Professor of Medicine and Epidemiology
University of North Carolina
Disclosure(s): Gilead: Advisor/Consultant, Grant/Research Support; Merck: Advisor/Consultant, Grant/Research Support
ADAORA A. ADIMORA, MD, MPH is a Sarah Graham Kenan Distinguished Professor of Medicine at the University of North Carolina School of Medicine and Professor of Epidemiology at the UNC Gillings School of Global Public Health.
She earned her undergraduate degree from Cornell and her MD from the Yale School of Medicine. Her Internal Medicine residency at Boston City Hospital was followed by a fellowship in Infectious Diseases at Montefiore/Einstein. After fellowship she worked at Harlem Hospital in the ID Division until she moved to NC, where she was Associate Chief for Science in the NC state health department’s Communicable Disease Control Branch before joining the University of North Carolina School of Medicine’s faculty in the Division of Infectious Diseases.

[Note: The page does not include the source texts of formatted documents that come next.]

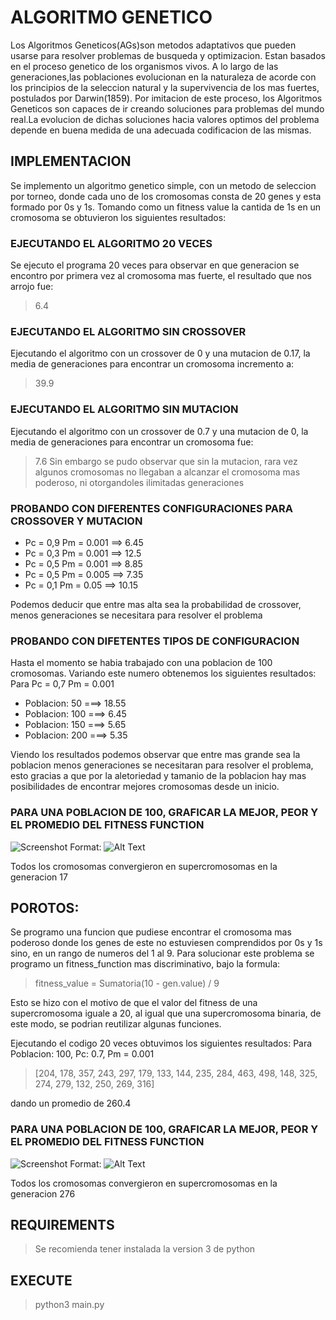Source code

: 
# ALGORITMO GENETICO 

Los Algoritmos Geneticos(AGs)son metodos adaptativos que pueden usarse para resolver problemas de busqueda y optimizacion. Estan basados en el proceso genetico de los organismos vivos. A lo largo de las generaciones,las poblaciones evolucionan en la naturaleza de acorde con los principios de la seleccion natural y la supervivencia de los mas fuertes, postulados por Darwin(1859). Por imitacion de este proceso, los Algoritmos Geneticos son capaces de ir creando soluciones para problemas del mundo real.La evolucion de dichas soluciones hacia valores optimos del problema depende en buena medida de una adecuada codificacion de las mismas.

## IMPLEMENTACION 

Se implemento un algoritmo genetico simple, con un metodo de seleccion por torneo, donde cada uno de los cromosomas consta de 20 genes y esta formado por 0s y 1s. Tomando como un fitness value la cantida de 1s en un cromosoma se obtuvieron los siguientes resultados:

### EJECUTANDO EL ALGORITMO 20 VECES

Se ejecuto el programa 20 veces para observar en que generacion se encontro por primera vez al cromosoma mas fuerte, el resultado que nos arrojo fue: 
> 6.4

### EJECUTANDO EL ALGORITMO SIN CROSSOVER 
Ejecutando el algoritmo con un crossover de 0 y una mutacion de 0.17, la media de generaciones para encontrar un cromosoma incremento a: 
> 39.9

### EJECUTANDO EL ALGORITMO SIN MUTACION
Ejecutando el algoritmo con un crossover de 0.7 y una mutacion de 0, la media de generaciones para encontrar un cromosoma fue: 
> 7.6
Sin embargo se pudo observar que sin la mutacion, rara vez algunos cromosomas no llegaban a alcanzar el cromosoma mas poderoso, ni otorgandoles ilimitadas generaciones

### PROBANDO CON DIFERENTES CONFIGURACIONES PARA CROSSOVER Y MUTACION 
* Pc = 0,9  Pm = 0.001  ==> 6.45
* Pc = 0,3  Pm = 0.001  ==> 12.5
* Pc = 0,5  Pm = 0.001  ==> 8.85
* Pc = 0,5  Pm = 0.005  ==> 7.35
* Pc = 0,1  Pm = 0.05  ==> 10.15

Podemos deducir que entre mas alta sea la probabilidad de crossover, menos generaciones se necesitara para resolver el problema

### PROBANDO CON DIFETENTES TIPOS DE CONFIGURACION 
Hasta el momento se habia trabajado con una poblacion de 100 cromosomas. Variando este numero obtenemos los siguientes resultados: 
Para Pc = 0,7  Pm = 0.001

* Poblacion: 50 ===> 18.55
* Poblacion: 100 ===> 6.45
* Poblacion: 150 ===> 5.65
* Poblacion: 200 ===> 5.35

Viendo los resultados podemos observar que entre mas grande sea la poblacion menos generaciones se necesitaran para resolver el problema, esto gracias a que por la aletoriedad y tamanio de la poblacion hay mas posibilidades de encontrar mejores cromosomas desde un inicio.

### PARA UNA POBLACION DE 100, GRAFICAR LA MEJOR, PEOR Y EL PROMEDIO DEL FITNESS FUNCTION

![Screenshot](https://lh3.googleusercontent.com/y4xj4s5aTYK3YOEkqL8spL_ildS0Rc2tWwmsmADmqaJ22PQsWXCoO6gQh3hiTwwRsFEG9SiV5nRqoHjYjuXtLW6JxHI8RhMIt2q2lNUcrYsHY7AE6zgy5YhVeExSGv3Fzk5TL7giSnRB69mRpP7WKK4-4kMhWpCGzPIIc5BcYM0zUcBR0h_FIHSl_wwcldolvj-gHDmWkfDFC2YVvIDEbFr_U1b1iauZ6JLdzBGOO-oLukmWjYAOJFQ2qljR9LIo-sTuTFur4t5YEdFSFYh0XJlDTA80RunW6fDid7wb1T4oJ7IFidklrO5Gyp1Ax8gvcRxFkqtyob9IsuQxYDjF35sXwVTbaJsKu_h7bT743DmJNEUpqt3dNDRDZTnOGpNzgySEIoODRXMILv4acALWblVOFdN-Asp1liUNkYKrIwgbCePPjPNcRLcbtmUd3i6QRkzCC0xkqIIaoDGZlCPfbJ4y_vyf9-xQOAWnni7MerAGr_f3PsOedFiAZ1P2R8yOThFgKUmjmsfmNuojDWhBRFAuGFAs1sSvLXA10yLw6XoQeRuWebn3rIMWhvI_H1PdKSJf-8F2LKybthuXFMSszHiNGXEoARn3HOxMUOOYKaNTXCCrEuB_BrR3Di6nzdudG2J_z_c_6q2QuLw5PyV7OQyQf7yW9q9A5J_VAHbfAfmdvZvZNv-Zkt8t2FGXBL_WkxWBn5nHMDsPSmwOCcAVnMch=w1161-h892-no?authuser=0)
Format: ![Alt Text](url)

Todos los cromosomas convergieron en supercromosomas en la generacion 17

## POROTOS:
Se programo una funcion que pudiese encontrar el cromosoma mas poderoso donde los genes de este no estuviesen comprendidos por 0s y 1s sino, en un rango de numeros del 1 al 9. Para solucionar este problema se programo un fitness_function mas discriminativo, bajo la formula:

> fitness_value = Sumatoria(10 - gen.value) / 9

Esto se hizo con el motivo de que el valor del fitness de una supercromosoma iguale a 20, al igual que una supercromosoma binaria, de este modo, se podrian reutilizar algunas funciones.

Ejecutando el codigo 20 veces obtuvimos los siguientes resultados:
Para Poblacion: 100, Pc: 0.7, Pm = 0.001

> [204, 178, 357, 243, 297, 179, 133, 144, 235, 284, 463, 498, 148, 325, 274, 279, 132, 250, 269, 316]

dando un promedio de 260.4

### PARA UNA POBLACION DE 100, GRAFICAR LA MEJOR, PEOR Y EL PROMEDIO DEL FITNESS FUNCTION

![Screenshot](https://lh3.googleusercontent.com/hJoxVN3nUSXBWfOtkkAeUJIn36cp6VhK6i6dNE3zW6LQUSnsjXyMDuVHMC6kN22A-b40LE6fXtyXYNR0SvDd7-A4VEAE5ju6FNukrunM0EEAw7qC-jxbu0G_ONZxBWoWVxYh6TkzmCk_zPiKg0xatw-TEwz0o7mztI5OglhYii-NFlTMt-g7XQR5jwypqw3fgHQbaGwsSmvLDxHjIaxOnQcgttJKTeEFIBNC872SdDljiSFVZDWXDVDBUHzNtcw_rUHSX7Iypp_Y7w618u6IoqTZgJFii9RU5FVUA2a8mzPeUxP0HqRZDBWkLvUSr92vv9qz3CV5fdPlqSPFIfFybl3ETqAHxaIsO_Lpsg3ghHL9jvaqWwyjR4WKLtspIbD8n2Zrop9AnB0-CQ_PCkVAf391MAtSynFDG8uKZe-7nvotBEVTyhPmRwjpnBmaPZ8oirrOHfX5lIzbN_koRstVLRylD6bi2dOGPdSYw2sRsV3_G6A8fyASr9zY_n2xvtuVfPB22bqvVRRj0uUKKrW_KfiiJQUKRX_Nt6SaeLvYM7tHxxi65DicxQIHulBrDvRk-Ds5lfbFK6Kp-RvONpDzbGYSrCL7BI1_OPzCP21UlIH6-xbrkpvrnr8B6FkZ1-VNYMGh5GXQxxKCdAh71z4_4Agdd_2W_TxyMfChWeZ4wQ-DJvjpXXNm8jS30P893Cb7x-gXgJHcLqxwcdFUWVd8iZmN=w1193-h890-no?authuser=0)
Format: ![Alt Text](url)

Todos los cromosomas convergieron en supercromosomas en la generacion 276

## REQUIREMENTS 
> Se recomienda tener instalada la version 3 de python

## EXECUTE 
> python3 main.py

Her research focuses on the epidemiology of HIV and STDs among minority populations. She has led a variety of studies, including community-based studies, clinical research, secondary analyses of large databases, and a population-based case-control study of risk factors for heterosexual HIV transmission among African Americans. Her work has demonstrated the importance of sexual network patterns and critical contextual factors, such as poverty and racism in establishing and maintain racial inequities in rates of HIV and other sexually transmitted infections in the United States.
She is Principal Investigator of the UNC site of the Multicenter AIDS Cohort Study-Women’s Interagency HIV Study Combined Cohort Study (MACS/WIHS CCS). She has served as Chair of the HIV Medicine Association and also served on the NIAID Advisory Council, the Presidential Advisory Council on HIV/AIDS, the DHHS Antiretroviral Guidelines Panel, and the International AIDS Society’s Governing Council. She has testified to the US Congress about drug pricing and about incarceration’s role in the epidemiology of HIV among Black Americans. In 2019 she was elected to the National Academy of Medicine.